(Montage courtesy of Sarah Steinbock-Pratt)
As a historian who began digging into records and documents about ordinary and extraordinary people some thirty years ago, I’ve long wanted to share the history of those people with a broader audience. Whether you are a historian or someone who just likes history, this blog was created with you in mind.
As the blog’s title, Renegade South, suggests, I study southern dissenters of the nineteenth century. Several kinds of renegades pass through the pages of my books and articles: Civil War Unionists and outlaws, multiracial people, unruly women, and political and religious nonconformists. My books, The Free State of Jones, Unruly Women, and The Long Shadow of the Civil War, highlight such folks in the Mississippi Piney Woods, North Carolina Piedmont, and the “Big Thicket” region of Hardin County, Texas.

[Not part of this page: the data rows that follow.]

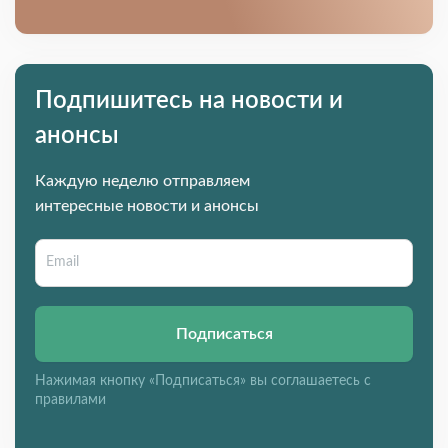
Подпишитесь на новости и
анонсы
Каждую неделю отправляем
интересные новости и анонсы
Подписаться
Нажимая кнопку «Подписаться» вы соглашаетесь с
правилами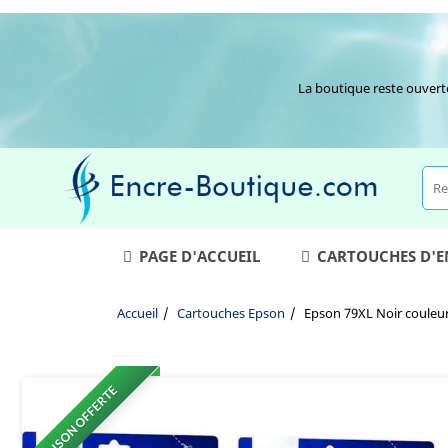
La boutique reste ouvert
PAGE D'ACCUEIL
CARTOUCHES D'
Accueil
Cartouches Epson
Epson 79XL Noir couleur
LIVRAISON OFFERTE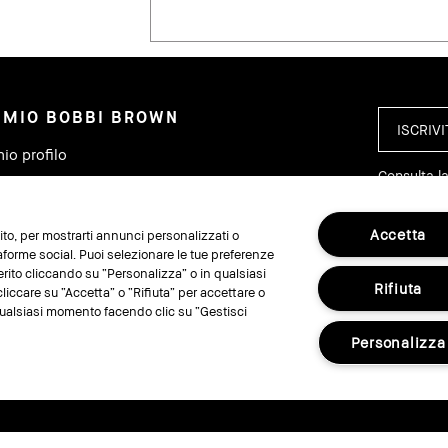
L MIO BOBBI BROWN
mio profilo
Consulta la
iei ordini
ova un punto vendita
Accetta
 sito, per mostrarti annunci personalizzati o
ccia il mio ordine
taforme social. Puoi selezionare le tue preferenze
erito cliccando su “Personalizza” o in qualsiasi
Rifiuta
liccare su “Accetta” o “Rifiuta” per accettare o
n qualsiasi momento facendo clic su “Gestisci
SEGUIC
Personalizza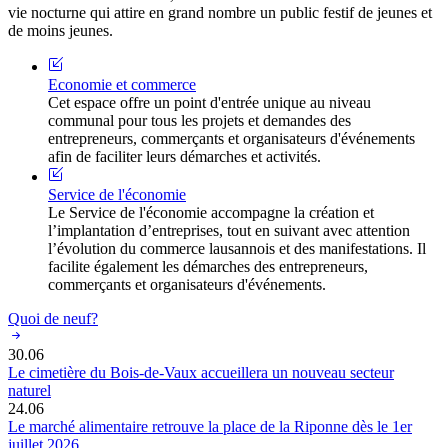
vie nocturne qui attire en grand nombre un public festif de jeunes et
de moins jeunes.
Economie et commerce
Cet espace offre un point d'entrée unique au niveau
communal pour tous les projets et demandes des
entrepreneurs, commerçants et organisateurs d'événements
afin de faciliter leurs démarches et activités.
Service de l'économie
Le Service de l'économie accompagne la création et
l’implantation d’entreprises, tout en suivant avec attention
l’évolution du commerce lausannois et des manifestations. Il
facilite également les démarches des entrepreneurs,
commerçants et organisateurs d'événements.
Quoi de neuf?
30.06
Le cimetière du Bois-de-Vaux accueillera un nouveau secteur
naturel
24.06
Le marché alimentaire retrouve la place de la Riponne dès le 1er
juillet 2026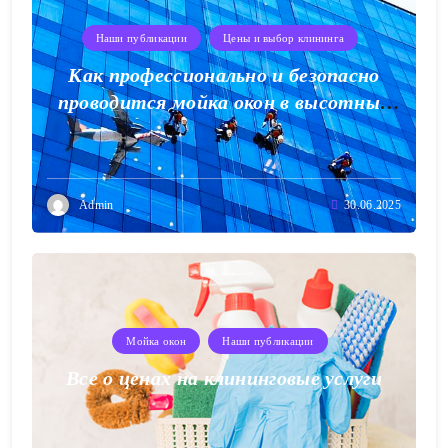
Наши публикации
Цены и выбор клининга
Как профессионально и безопасно
проводится мойка окон в высотных
зданиях
Admin
30.06.2025
Мойка окон
Наши публикации
Все о ценах на клининговые услуги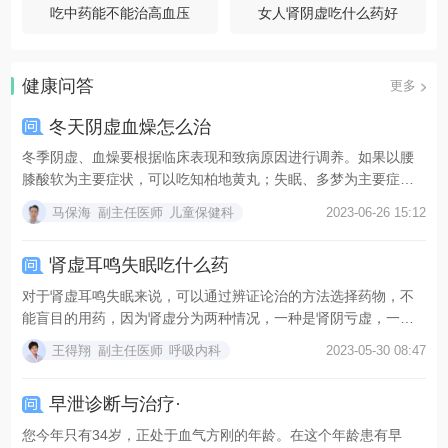
吃中药能不能治高血压
女人肾阴虚吃什么药好
健康问答
更多
冬天阴虚血燥怎么治
冬季阴虚、血燥要根据临床表现和致病原因进行调养。如果以腰
膝酸软为主要症状，可以吃知柏地黄丸；失眠、多梦为主要症
状，...
马保海
副主任医师
儿童保健科
2023-06-26 15:12
肾虚耳鸣失眠吃什么药
对于肾虚耳鸣失眠来说，可以通过辨证论治的方法选择药物，不
能盲目的用药，因为肾虚分为两种情况，一种是肾阴亏虚，一种
是...
王得翔
副主任医师
呼吸内科
2023-05-30 08:47
早泄诊断与治疗·
您今年只有34岁，正处于血气方刚的年龄。在这个年龄患有早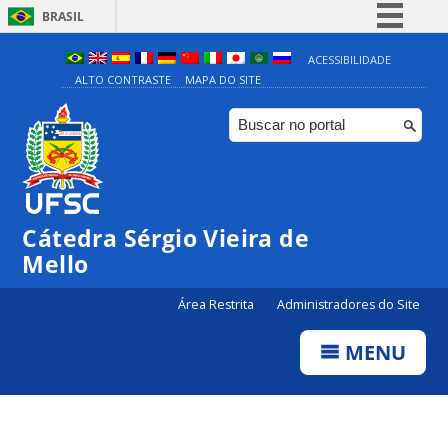
BRASIL
Simplifique!
ACESSIBILIDADE
ALTO CONTRASTE
MAPA DO SITE
Comunica BR
Participe
Acesso à informação
Legislação
Canais
Cátedra Sérgio Vieira de
Mello
Área Restrita
Administradores do Site
MENU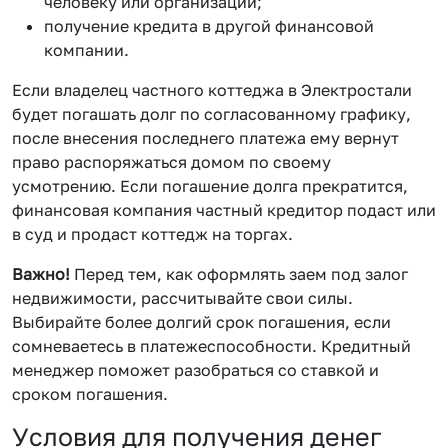
человеку или организации;
получение кредита в другой финансовой
компании.
Если владелец частного коттеджа в Электростали
будет погашать долг по согласованному графику,
после внесения последнего платежа ему вернут
право распоряжаться домом по своему
усмотрению. Если погашение долга прекратится,
финансовая компания частный кредитор подаст или
в суд и продаст коттедж на торгах.
Важно!
Перед тем, как оформлять заем под залог
недвижимости, рассчитывайте свои силы.
Выбирайте более долгий срок погашения, если
сомневаетесь в платежеспособности. Кредитный
менеджер поможет разобраться со ставкой и
сроком погашения.
Условия для получения денег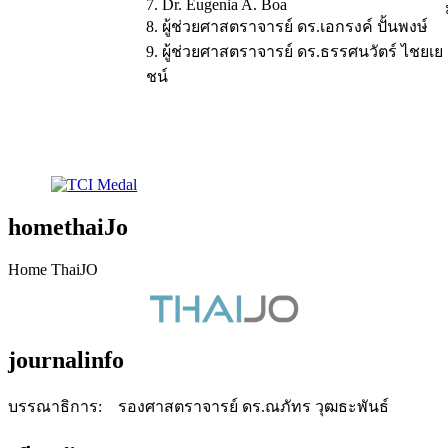
7. Dr. Eugenia A. Boa
8. ผู้ช่วยศาสตราจารย์ ดร.เอกรงค์ ปั้นพงษ์
9. ผู้ช่วยศาสตราจารย์ ดร.ธรรศนวัตร์ ไชยเย
ชน์
homethaiJo
Home ThaiJO
journalinfo
บรรณาธิการ: รองศาสตราจารย์ ดร.ณภัทร วุฒธะพันธ์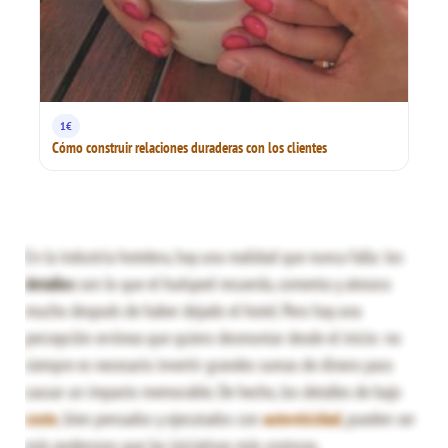
1€
Cómo construir relaciones duraderas con los clientes
En la industria hotelera, hay una realidad que nunca falla: los
detalles
son lo que el huésped recuerda, comenta y atesora
mucho después de haber dejado el hotel. Pero hay una
percepción errónea que quiero desmontar desde el inicio: no
siempre es necesario invertir grandes sumas de dinero para
causar un impacto memorable. De hecho, los detalles de bajo
coste
, bien pensados y ejecutados con
autenticidad
, pueden ser
más poderosos que las iniciativas más costosas.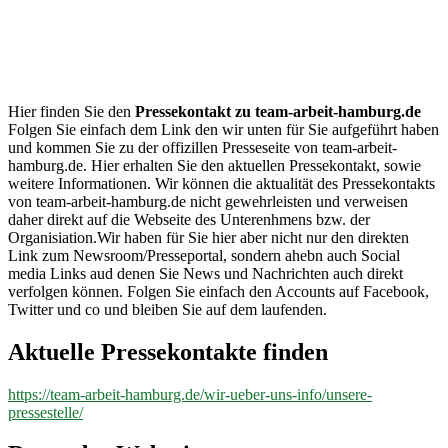
team-
arbeit-
hamburg.de
Hier finden Sie den
Pressekontakt zu team-arbeit-hamburg.de
Folgen Sie einfach dem Link den wir unten für Sie aufgeführt haben
und kommen Sie zu der offizillen Presseseite von team-arbeit-
hamburg.de. Hier erhalten Sie den aktuellen Pressekontakt, sowie
weitere Informationen. Wir können die aktualität des Pressekontakts
von team-arbeit-hamburg.de nicht gewehrleisten und verweisen
daher direkt auf die Webseite des Unterenhmens bzw. der
Organisiation.Wir haben für Sie hier aber nicht nur den direkten
Link zum Newsroom/Presseportal, sondern ahebn auch Social
media Links aud denen Sie News und Nachrichten auch direkt
verfolgen können. Folgen Sie einfach den Accounts auf Facebook,
Twitter und co und bleiben Sie auf dem laufenden.
Aktuelle Pressekontakte finden
https://team-arbeit-hamburg.de/wir-ueber-uns-info/unsere-
pressestelle/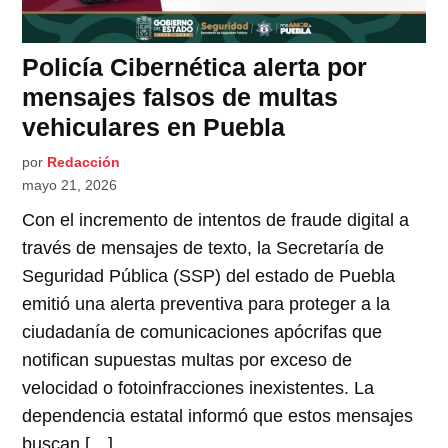
Policía Cibernética alerta por
mensajes falsos de multas
vehiculares en Puebla
por
Redacción
mayo 21, 2026
Con el incremento de intentos de fraude digital a
través de mensajes de texto, la Secretaría de
Seguridad Pública (SSP) del estado de Puebla
emitió una alerta preventiva para proteger a la
ciudadanía de comunicaciones apócrifas que
notifican supuestas multas por exceso de
velocidad o fotoinfracciones inexistentes. La
dependencia estatal informó que estos mensajes
buscan […]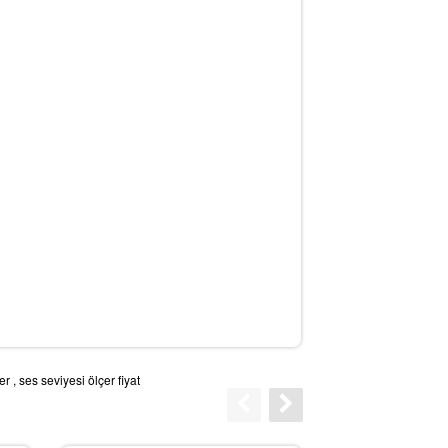
er
,
ses seviyesi ölçer fiyat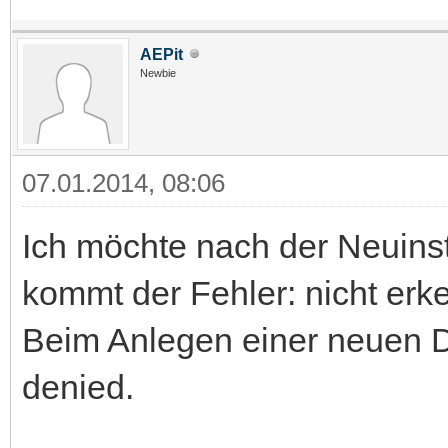
AEPit
Newbie
07.01.2014, 08:06
Ich möchte nach der Neuinst
kommt der Fehler: nicht er
Beim Anlegen einer neuen 
denied.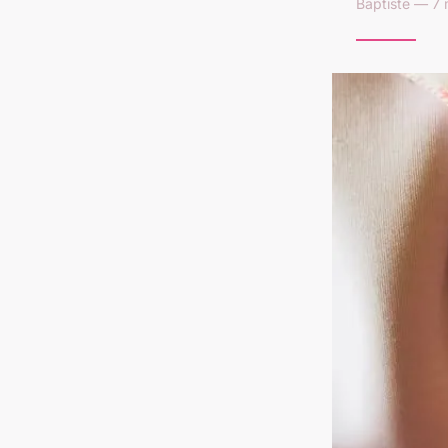
Baptiste — 7 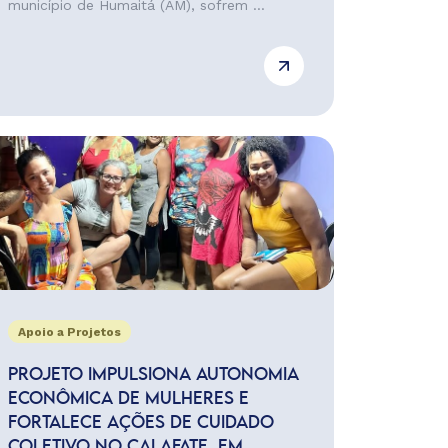
município de Humaitá (AM), sofrem ...
Apoio a Projetos
PROJETO IMPULSIONA AUTONOMIA
ECONÔMICA DE MULHERES E
FORTALECE AÇÕES DE CUIDADO
COLETIVO NO CALAFATE, EM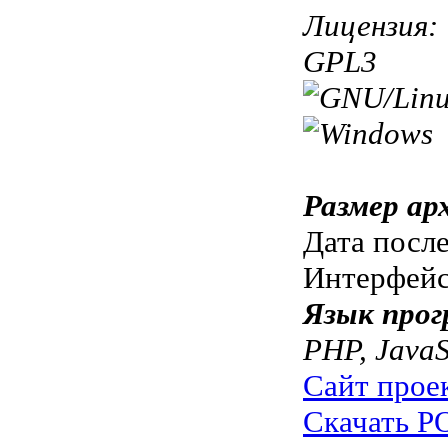
Лицензия:
GPL3
Размер ар
Дата посл
Интерфей
Язык прог
PHP, JavaS
Сайт прое
Скачать PO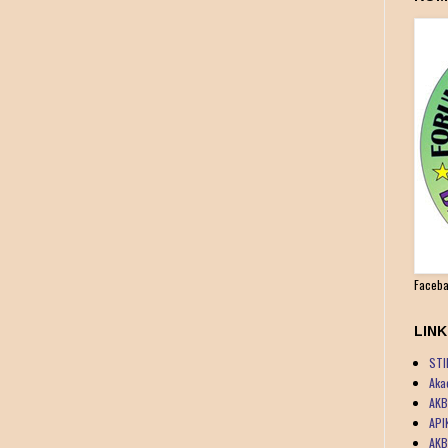
Faceba
LIN
STI
Aka
AKB
API
AKB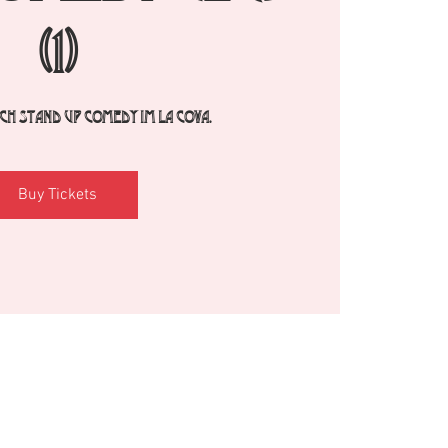
(1)
h Stand Up Comedy im La Cova.
Buy Tickets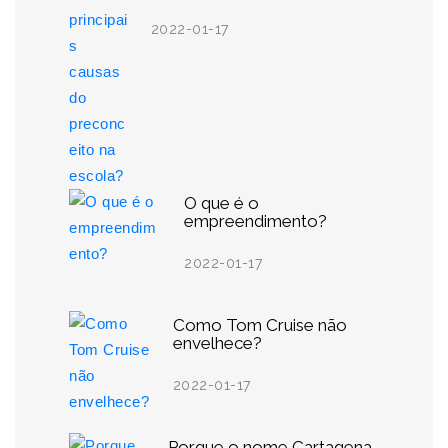
2022-01-17
O que é o
empreendimento?
2022-01-17
Como Tom Cruise não
envelhece?
2022-01-17
Porque o nome Cartagena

It’s often hard to imagine that many white southerners opposed secession and served only grudgingly in the Confederate Army, if at all. Yet many did. Throughout the South, many put family, neighborhood, or religious and political beliefs ahead of secession. Many, in fact, hated the Confederacy with a passion, so much so that their backyards ran red with blood. Wherever they rose up, Confederates countered with deadly force. This sparked inner civil wars such as the one in Mississippi known as the Free State of Jones.
Many people who contact me have recently learned that a southern great-great-grandfather opposed or abandoned the Confederacy, or even joined the Union army. Others have found a long-departed relative in one of my books, and are intrigued by what they’ve read about his or her life. Others merely hope that readers of Renegade South can help them solve a family mystery, and often they can. Whatever the reason, I truly enjoy being a people’s historian, and I especially love the thrill of discovering—and then being in a position to share—that ordinary people at times do extraordinary things.
I hope those who enjoy Southern and Civil War history will also enjoy the essays on these pages. I also hope you’ll continue to contact me. The past is anything but dead, and is frequently invoked to justify present ideas and political actions. For these reasons as well, historical knowledge and perspectives should be shared and debated beyond school and college classrooms.